Tarzan the office man

The advance of technology has boosted the popularity of homeworking in the US. The idyllic portrayal of some home offices only tells half the story, says Peter Hall.

I was sitting in my New York doctor’s waiting room the other day, flicking through the magazines, when I came across a piece in Inc magazine about the rise of the home office. One case study showed a tree house office which a small business owner had built for himself for $7000 (4375). It perched like a beach hut atop the branches of a Douglas fir in his garden. I felt almost envious, imagining his primal joy as he said goodbye to his family every morning and, with a tarzanic vociferation, headed for the trees.

Home offices and telecommuting are enjoying a new credibility in US business media. Where once it was not unheard of for domestic entrepreneurs to play a recording of office noises in the background to maintain their credibility for the benefit of telephone callers, now only the gauche stigmatise homeworking. Optimistic surveys estimate that 52 million Americans work at home in some capacity, and even the more cautious Harvard Business Review puts the figure close to 40 million.

A visible turning point came, in 1994, when Jay Chiat, the Art Technology Group and Gaetano Pesce unveiled their “virtual office” for the ad agency Chiat/Day. Chiat had supposedly envisioned the scene during a Zen moment a year before – while standing on a ski slope in Colorado. In place of grey cubicles and heavy doors were team areas and communal spaces in Pesce’s paint- and resin-splashed interior. Employees were given laptops and radio phones and encour-aged to work out of the office. ATG’s networking software system provided the means of virtual communication via e-mail, chat and conferencing.

In the subsequent four years, a new definition of nirvana has emerged among the techno-chic, depicted by fantasy scenarios in which, typically, a key business deal is struck by the CEO while riding across the Sahara desert on the back of a camel, mobile phone and personal digital assistant in hand.

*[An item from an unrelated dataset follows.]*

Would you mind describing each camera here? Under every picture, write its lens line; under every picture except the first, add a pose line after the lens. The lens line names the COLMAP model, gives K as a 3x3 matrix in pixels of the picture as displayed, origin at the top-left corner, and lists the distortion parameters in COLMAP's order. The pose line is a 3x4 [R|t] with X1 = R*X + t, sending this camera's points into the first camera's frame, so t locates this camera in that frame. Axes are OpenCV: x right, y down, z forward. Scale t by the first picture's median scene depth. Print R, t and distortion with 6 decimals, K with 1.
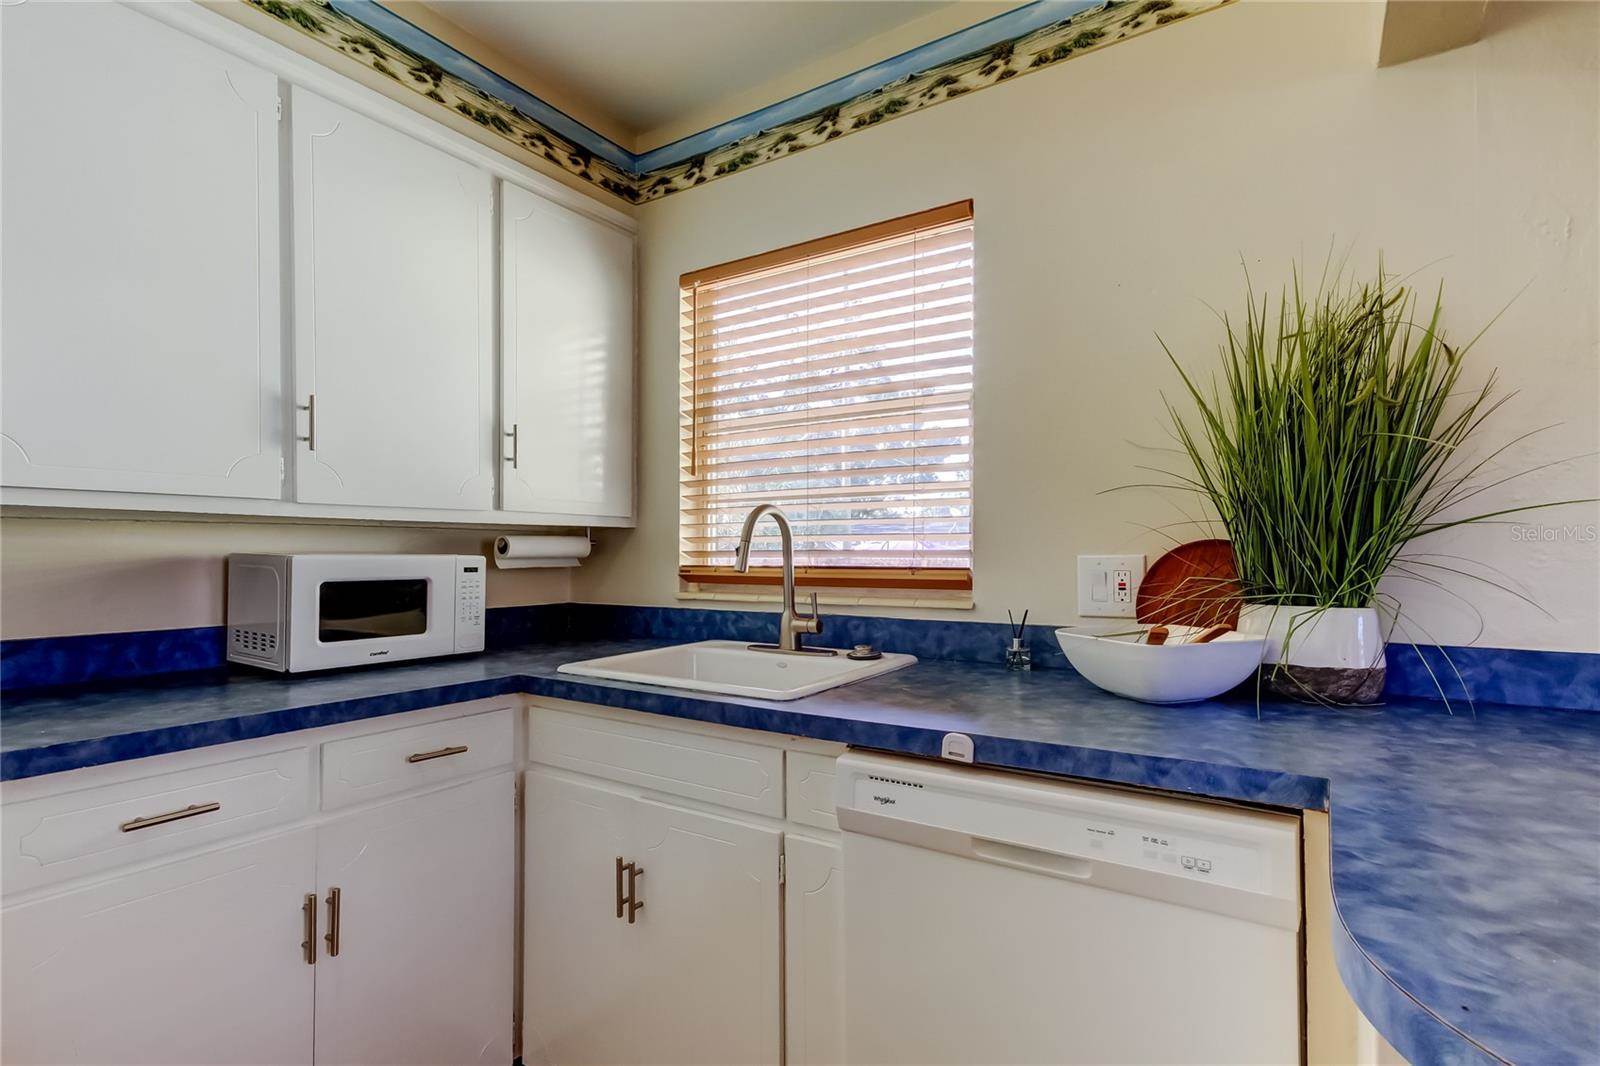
lens RADIAL K [[752.7, 0, 816.0], [0, 752.7, 556.4], [0, 0, 1]] dist [0.016965, -0.005988]
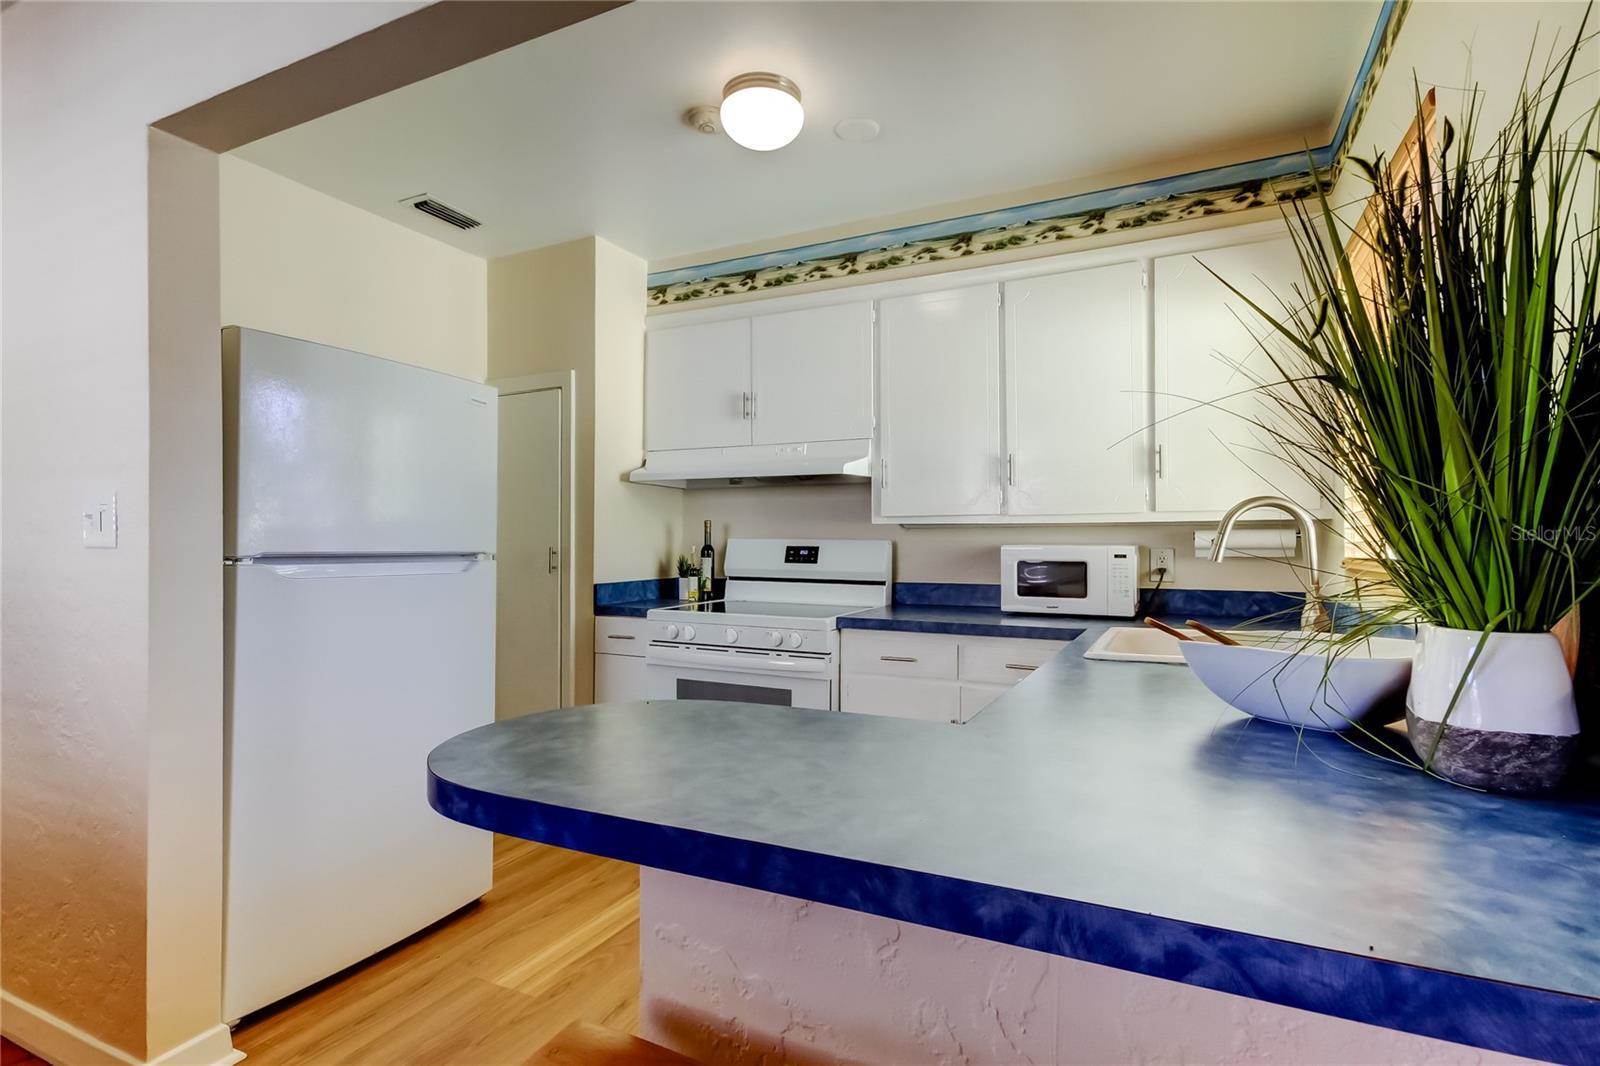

Such romanticisms are not entirely the fruit of free-spirited folk yearning for liberation from the shackles of the office chair. Alternative workplace schemes have been in motion since 1991 at giant US corporations like IBM and AT&T, mostly because they make economic sense. IBM is reporting over $100m (62.5m) in savings a year alone, by fostering non-traditional work practices among its sales and distribution teams and being able to consolidate unused offices and reduce associated overheads.

Employees are now increasingly working at home, in satellite offices close to home, or in “hotel” workspaces, where they reserve a spot in advance, wheel up their mobile cubby and a computer system forwards e-mail and phone calls to their communications port. The benefits for the corporation become quickly visible. Travel costs and travel time are reduced. Displaced from the habits, stress and bureaucracies of the permanent office, the employee becomes a more efficient, independent and motivated worker, and stays with the company longer.

The real world, of course, isn’t quite like that. I have been “telecommuting” in New York for six years and know the side effects. New York apartments being the diminutive size they are, the home office wages a constant war with the living room for space, which creates an interior design organising scheme reminiscent of the D-Day landing scenes of Saving Private Ryan.

A fast connection to the Internet and unlimited air conditioning are prohibited by cost, which decreases productivity and increases the desire to go sit in a local air-conditioned café or take a nap on the couch.

Most importantly, perhaps, the home office can seem a solitary place where chance conversations – the kind that inspire and inform – are only likely to happen on the phone or with the phone repair man.

A better case can be made, I think, for a flexible, shared workspace, where telecommuters could mingle, creating a more fertile, dynamic environment. Besides that, it is more likely that a design professional would be brought in to specify furniture and configure the space of a purpose-designed shared environment. Looking at the pictures of the homeworkers in Inc magazine, I realised that idyllic as their tree-bound, feng shui-inspired arrangements might at first seem, on closer inspection they were models of bad office ergonomics, begging to inflict pain on their inhabitants over time.

And, when I saw the reproduction antique wooden chair with its curving, intrusive arms pulled up in front of a computer monitor, I winced. Having suffered back pain from prolonged use of a vintage wooden office chair, I feared a forthcoming epidemic of tree office lumbago.